◆ **Selected passage**
    1. growth failures, rising poverty and declining migration options
    2. market failures in the context of market liberalisation
    3. the high incidence and continuing spread of HIV/AIDS
    4. politics and governance factors, at regional, national and local levels


  4. Social Protection

    Monday 16th June to Wednesday 25th June

    http://www.odi.org.uk/food-security-forum/E_social_prot.html

    According to recent definitions, social Protection constitutes 'the public actions taken in response to levels of vulnerability, risk and deprivation which are deemed socially unacceptable in a given polity or society' and 'Policies and practices intended to protect and promote the livelihoods and welfare of people who have lost out, or stand to lose out in processes of social and economic change and development'. Some people are left behind in the drive for economic growth, others are made vulnerable by processes of liberalisation or globalisation, some are victims of conflicts, others of shifts in the availability of natural resources. In all of these cases, one of the negative outcomes can be declining food security. The vulnerability theme highlights the how, why and where people have 'lost out' to different forces of change. In this theme on social protection we ask what options there are, in the absence of adequate formal social protection in Southern Africa, for governments, donors, NGOs and communities to provide support to vulnerable people and support food security in the region.


  5. Regional food security: issues and policies

    Monday 23rd June to Wednesday 2nd July

    http://www.odi.org.uk/food-security-forum/E_reg_food_sec.html

    Some of the most important questions about food security in Southern Africa are about to regional level economic and institutional issues. This session of the e-conference will consider the regional dimensions of food insecurity and options for the development of food security policy. Rather than make direct comparisons between different countries, it will focus on the broader regional processes, policies and programmes that all countries are tied into and how these impact upon each of the countries. The key issues for discussion will include regional trade in food, including potential for regional grain reserves and commodity exchanges, and the influence of international trade relations, including external debt, on food security options in the region.

◆ **Given records**
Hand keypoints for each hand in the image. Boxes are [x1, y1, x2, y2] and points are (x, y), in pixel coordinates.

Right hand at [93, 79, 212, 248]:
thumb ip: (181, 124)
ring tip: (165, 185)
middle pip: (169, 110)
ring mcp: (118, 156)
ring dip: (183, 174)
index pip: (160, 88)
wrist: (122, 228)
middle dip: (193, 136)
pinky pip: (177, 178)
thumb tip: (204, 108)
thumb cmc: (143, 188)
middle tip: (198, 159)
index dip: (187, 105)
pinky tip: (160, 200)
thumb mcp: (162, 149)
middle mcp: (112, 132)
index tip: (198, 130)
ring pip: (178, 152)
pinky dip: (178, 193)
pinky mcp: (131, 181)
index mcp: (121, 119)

◆ **Problem A**
Repeat the part of the food security passage starting at "Monday 23rd June" and ending at "options in the region.".
◆ **Problem B**
Name every group that the food security passage says could provide support to vulnerable people in Southern Africa.
◆ **Problem C**
Extend the food security passage by writing what comes next after its final sentence.
The rows play no part in this work and can be set aside.

◆ **Answer section A**
Monday 23rd June to Wednesday 2nd July

    http://www.odi.org.uk/food-security-forum/E_reg_food_sec.html

    Some of the most important questions about food security in Southern Africa are about to regional level economic and institutional issues. This session of the e-conference will consider the regional dimensions of food insecurity and options for the development of food security policy. Rather than make direct comparisons between different countries, it will focus on the broader regional processes, policies and programmes that all countries are tied into and how these impact upon each of the countries. The key issues for discussion will include regional trade in food, including potential for regional grain reserves and commodity exchanges, and the influence of international trade relations, including external debt, on food security options in the region.

◆ **Answer section B**
governments, donors, NGOs, communities

◆ **Answer section C**
  6. Uptake pathways into food security policy

    Thursday 26th June to Saturday 5th July

    http://www.odi.org.uk/food-security-forum/E_uptake_path.html

    There is a wealth of published research on food security in Africa in general and on the current crisis in Southern Africa in particular. Similarly, over the last twelve months there have been numerous meetings, workshops, discussions and debates on how to respond to the Southern Africa crisis and how to ensure long term food security in the region. The stakeholders involved in these activities are drawn from a wide range of institutions, including governments, academic institutions, non-government organisations (NGOs) and international institutions. However, it is not always clear whether policy is evidence based and how research and discussion workshops can feed most effectively into the policy-making process. But bridging research and policy does matter. Reducing poverty, ensuring food security and meeting the Millennium Development Goals (MDGs) - especially the target for the reduction of undernourishment - will require improved policies in Southern Africa. How can we ensure that these policies draw on lessons learned from current crises. It will be important to explore, alongside the thematic discussions in this e-conference (especially the policy processes theme), three sets of issues: how can policy-makers move towards evidence-based policy-making; how can researchers best use their findings in order to influence policy-making; how can the role of intermediaries be improved? Addressing these issues would help facilitate long term food security in the region.